Debbie Croft: Author Marylin Hayes-Martin, Sonora Writers Group and Tuolumne Writers Retreat
08/26/2014 11:38 AM
08/26/2014 11:39 AM
A weekend of literary performances, writers’ workshops and more are scheduled for next month.
The annual Tuolumne Writers Retreat will be held Sept. 26-28. At the event, participants will also enjoy an evening of open mic prose and poetry. In addition, book signings, Gold Rush history, local entertainment and appetizing meals await writers – all in beautiful Columbia State Historic Park.
The deadline for early registration is Sept. 12. Registrations will be accepted through Sept. 22. Festivities on Saturday evening are open to the public.
The retreat is sponsored by Sonora Writers Group, which meets the second Saturday of every month. For details, call Jill Klajic-Ryan at (209) 743-8097.
After watching Oprah Winfrey’s interview with Lalita Tademy, the author of “Cane River,” in 2001, Marylin Hayes-Martin read the book and realized she too had a story to tell. Around the same time her sister, author Jill Klajic-Ryan, moved to Sonora from Los Angeles. Hayes-Martin suggested they start a writers group.
Nine years ago Hayes-Martin made her first attempt at writing. Her historic novel “Common Thread, Uncommon Women” was published last year. “I gleaned from Sonora’s best writers,” she said.
The historical family saga spans four generations of her family, from the Civil War to World War II. “I started working my book’s ending first, because that’s where my memories are,” she said. “Then I worked my way back.”
Hayes-Martin and her ancestors are Cherokee. “They survived some of America’s most difficult times,” she said.
She believes that because of their heritage, courage and strength, they were able to cope with unbelievable hardships and still find joy.
The story begins with her great-grandmother Minerva Cooper. In a cabin in White County, Ark., her husband left Cooper alone with two young children, to fight in the Civil War. The nearest neighbor lived 2 miles away. At night she would burn tree limbs in the doorway to scare the wolves when they came prowling.
Before Hayes-Martin was born, her parents left Arkansas in 1930 and moved to Arizona to pick cotton. While her mom was pregnant with her, the house they lived in blew up due to a stove fire. The family lived under a tree for six months.
“My uncle brought my mom back to Arkansas, so she wouldn’t have to give birth under a tree,” she said.
Hayes-Martin was almost 11 years old when her family left Arkansas again and moved to Turlock. She has lived in Tuolumne County for 14 years.
After attending writers group meetings, she began working on the memoir. During three trips to Arkansas, she interviewed elderly relatives and visited the familiar places of her childhood.
Editor Blanche Abrams marked her manuscripts with lots of red, and always sent her home to rewrite. “But she brought my book to life,” Martin said.

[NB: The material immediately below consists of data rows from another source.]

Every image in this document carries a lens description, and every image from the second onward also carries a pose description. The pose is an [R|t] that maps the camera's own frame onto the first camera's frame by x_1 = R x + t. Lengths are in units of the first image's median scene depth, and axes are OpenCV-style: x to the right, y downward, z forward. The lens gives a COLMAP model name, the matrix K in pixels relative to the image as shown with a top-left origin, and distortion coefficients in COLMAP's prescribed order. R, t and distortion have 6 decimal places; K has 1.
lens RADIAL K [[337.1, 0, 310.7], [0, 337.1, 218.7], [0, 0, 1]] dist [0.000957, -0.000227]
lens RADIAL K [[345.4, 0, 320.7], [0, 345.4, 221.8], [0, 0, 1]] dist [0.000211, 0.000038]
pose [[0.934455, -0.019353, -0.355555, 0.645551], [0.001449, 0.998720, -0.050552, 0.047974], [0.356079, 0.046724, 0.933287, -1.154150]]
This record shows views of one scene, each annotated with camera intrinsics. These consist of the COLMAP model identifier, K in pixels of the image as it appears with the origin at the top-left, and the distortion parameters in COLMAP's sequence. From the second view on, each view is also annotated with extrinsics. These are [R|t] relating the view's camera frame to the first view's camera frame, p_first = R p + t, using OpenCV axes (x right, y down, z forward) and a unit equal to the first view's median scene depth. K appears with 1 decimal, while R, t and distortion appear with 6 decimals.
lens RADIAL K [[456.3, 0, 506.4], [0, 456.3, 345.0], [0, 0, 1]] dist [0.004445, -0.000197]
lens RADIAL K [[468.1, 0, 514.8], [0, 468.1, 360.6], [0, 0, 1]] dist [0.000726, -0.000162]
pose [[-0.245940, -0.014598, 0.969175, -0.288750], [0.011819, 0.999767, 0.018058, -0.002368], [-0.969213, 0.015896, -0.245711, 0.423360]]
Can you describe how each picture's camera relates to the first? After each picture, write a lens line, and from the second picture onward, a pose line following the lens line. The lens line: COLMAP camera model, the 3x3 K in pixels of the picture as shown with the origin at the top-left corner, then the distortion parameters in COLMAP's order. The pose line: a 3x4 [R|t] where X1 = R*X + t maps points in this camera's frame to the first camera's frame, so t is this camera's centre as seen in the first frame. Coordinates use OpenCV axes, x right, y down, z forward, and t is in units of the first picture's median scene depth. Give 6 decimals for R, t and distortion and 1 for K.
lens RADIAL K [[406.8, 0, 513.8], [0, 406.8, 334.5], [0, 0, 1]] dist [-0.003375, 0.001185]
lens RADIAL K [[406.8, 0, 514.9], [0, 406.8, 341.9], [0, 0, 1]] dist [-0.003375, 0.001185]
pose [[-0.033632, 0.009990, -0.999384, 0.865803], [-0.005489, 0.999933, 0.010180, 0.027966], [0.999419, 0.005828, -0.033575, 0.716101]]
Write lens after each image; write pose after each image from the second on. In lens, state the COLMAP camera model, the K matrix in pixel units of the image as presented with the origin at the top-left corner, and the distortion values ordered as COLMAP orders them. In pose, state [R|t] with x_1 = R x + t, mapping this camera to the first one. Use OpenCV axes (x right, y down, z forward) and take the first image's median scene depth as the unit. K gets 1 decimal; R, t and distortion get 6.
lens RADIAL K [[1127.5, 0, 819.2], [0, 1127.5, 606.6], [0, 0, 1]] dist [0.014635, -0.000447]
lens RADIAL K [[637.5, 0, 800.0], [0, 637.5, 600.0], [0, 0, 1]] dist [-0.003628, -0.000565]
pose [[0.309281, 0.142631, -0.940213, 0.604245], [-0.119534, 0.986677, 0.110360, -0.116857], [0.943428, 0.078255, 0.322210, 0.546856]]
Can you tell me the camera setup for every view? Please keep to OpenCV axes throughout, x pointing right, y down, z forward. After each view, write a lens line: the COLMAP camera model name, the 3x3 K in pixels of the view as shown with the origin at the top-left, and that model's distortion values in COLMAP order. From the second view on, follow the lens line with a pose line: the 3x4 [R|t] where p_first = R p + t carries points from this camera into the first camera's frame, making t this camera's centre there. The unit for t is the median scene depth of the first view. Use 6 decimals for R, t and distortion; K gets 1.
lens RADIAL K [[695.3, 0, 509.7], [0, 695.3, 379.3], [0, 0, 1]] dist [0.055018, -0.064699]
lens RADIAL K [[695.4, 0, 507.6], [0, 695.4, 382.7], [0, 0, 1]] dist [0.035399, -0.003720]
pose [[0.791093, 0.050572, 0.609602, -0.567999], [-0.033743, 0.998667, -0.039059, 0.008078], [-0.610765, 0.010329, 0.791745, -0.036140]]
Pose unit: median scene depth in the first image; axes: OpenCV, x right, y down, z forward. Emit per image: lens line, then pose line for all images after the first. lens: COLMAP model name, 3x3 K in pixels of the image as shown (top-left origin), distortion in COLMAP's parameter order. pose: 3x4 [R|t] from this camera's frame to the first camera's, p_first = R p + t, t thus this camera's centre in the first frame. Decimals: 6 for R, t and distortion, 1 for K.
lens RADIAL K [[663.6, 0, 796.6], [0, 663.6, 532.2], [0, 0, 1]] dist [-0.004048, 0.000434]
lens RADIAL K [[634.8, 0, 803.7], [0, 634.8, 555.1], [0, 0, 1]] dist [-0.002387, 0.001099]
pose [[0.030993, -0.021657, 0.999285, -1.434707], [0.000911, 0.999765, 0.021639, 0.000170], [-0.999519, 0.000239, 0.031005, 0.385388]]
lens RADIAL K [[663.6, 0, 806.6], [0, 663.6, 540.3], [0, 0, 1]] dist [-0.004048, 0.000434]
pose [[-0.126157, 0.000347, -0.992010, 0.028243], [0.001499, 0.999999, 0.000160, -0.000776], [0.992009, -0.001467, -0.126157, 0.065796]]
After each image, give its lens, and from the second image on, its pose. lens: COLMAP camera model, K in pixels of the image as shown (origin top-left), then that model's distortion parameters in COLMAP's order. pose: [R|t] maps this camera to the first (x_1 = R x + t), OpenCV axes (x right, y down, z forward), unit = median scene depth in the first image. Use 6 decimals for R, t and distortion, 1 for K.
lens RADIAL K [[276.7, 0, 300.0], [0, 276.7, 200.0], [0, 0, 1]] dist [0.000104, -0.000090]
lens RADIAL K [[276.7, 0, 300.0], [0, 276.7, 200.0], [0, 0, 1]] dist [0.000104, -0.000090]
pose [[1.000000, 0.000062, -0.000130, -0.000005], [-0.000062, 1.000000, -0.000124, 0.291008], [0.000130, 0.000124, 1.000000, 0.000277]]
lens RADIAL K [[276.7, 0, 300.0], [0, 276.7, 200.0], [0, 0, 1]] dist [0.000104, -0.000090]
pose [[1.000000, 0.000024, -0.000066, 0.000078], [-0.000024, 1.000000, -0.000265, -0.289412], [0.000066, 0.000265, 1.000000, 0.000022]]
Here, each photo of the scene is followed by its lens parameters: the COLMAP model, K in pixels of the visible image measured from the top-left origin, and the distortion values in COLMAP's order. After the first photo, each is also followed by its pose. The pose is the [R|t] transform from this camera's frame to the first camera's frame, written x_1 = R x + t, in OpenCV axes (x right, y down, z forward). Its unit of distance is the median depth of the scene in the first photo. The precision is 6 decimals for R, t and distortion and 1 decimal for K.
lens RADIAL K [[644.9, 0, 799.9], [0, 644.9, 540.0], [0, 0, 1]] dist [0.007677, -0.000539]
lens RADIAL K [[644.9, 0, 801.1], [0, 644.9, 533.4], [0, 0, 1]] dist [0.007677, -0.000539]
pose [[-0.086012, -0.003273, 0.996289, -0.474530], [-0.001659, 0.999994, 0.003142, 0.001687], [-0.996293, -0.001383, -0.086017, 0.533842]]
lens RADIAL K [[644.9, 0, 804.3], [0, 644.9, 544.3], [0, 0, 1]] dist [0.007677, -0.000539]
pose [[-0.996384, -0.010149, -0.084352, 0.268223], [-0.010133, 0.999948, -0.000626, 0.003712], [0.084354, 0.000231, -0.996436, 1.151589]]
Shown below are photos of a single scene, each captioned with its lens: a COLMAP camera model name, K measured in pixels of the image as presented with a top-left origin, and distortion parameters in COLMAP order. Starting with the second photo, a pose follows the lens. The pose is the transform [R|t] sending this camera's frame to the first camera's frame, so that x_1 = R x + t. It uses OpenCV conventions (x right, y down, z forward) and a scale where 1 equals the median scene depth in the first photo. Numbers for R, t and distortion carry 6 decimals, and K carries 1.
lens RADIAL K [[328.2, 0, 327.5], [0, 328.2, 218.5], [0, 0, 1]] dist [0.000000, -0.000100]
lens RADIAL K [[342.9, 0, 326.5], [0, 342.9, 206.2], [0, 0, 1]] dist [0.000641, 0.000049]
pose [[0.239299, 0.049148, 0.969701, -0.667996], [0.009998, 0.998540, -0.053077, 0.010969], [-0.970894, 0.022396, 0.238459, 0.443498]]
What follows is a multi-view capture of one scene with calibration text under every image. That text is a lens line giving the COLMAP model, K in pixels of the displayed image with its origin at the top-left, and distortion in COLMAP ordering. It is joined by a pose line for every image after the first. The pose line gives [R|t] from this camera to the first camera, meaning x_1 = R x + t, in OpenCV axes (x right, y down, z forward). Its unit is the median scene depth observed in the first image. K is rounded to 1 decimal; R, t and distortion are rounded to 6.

She also credits Bill Manville of the New York Daily News. After taking a few of his writing classes, she got so discouraged she stopped attending. Two years later, she went back with her rewritten story in hand. He was thrilled with her progress.
Of the 67 manuscripts her publisher sent to Kirkus for review, hers received the most praise: “An absorbing, warmly written historical tale.” Her writing style has been compared to John Steinbeck and Jeannette Walls.
Hayes-Martin presented her novel to the local Cherokee band a few weeks ago. “It was very well received,” she says.
They connected her to other bands in the state.
She sent a copy to former President Bill Clinton’s foundation in Little Rock, Ark., where he grew up. She also sent a copy to Oprah Winfrey. The book is available at www.amazon.com.
The author gave me a copy and at the time of writing this column, I’ve read the first three chapters. “Common Thread, Uncommon Women” is hard to put down – a gripping story well crafted.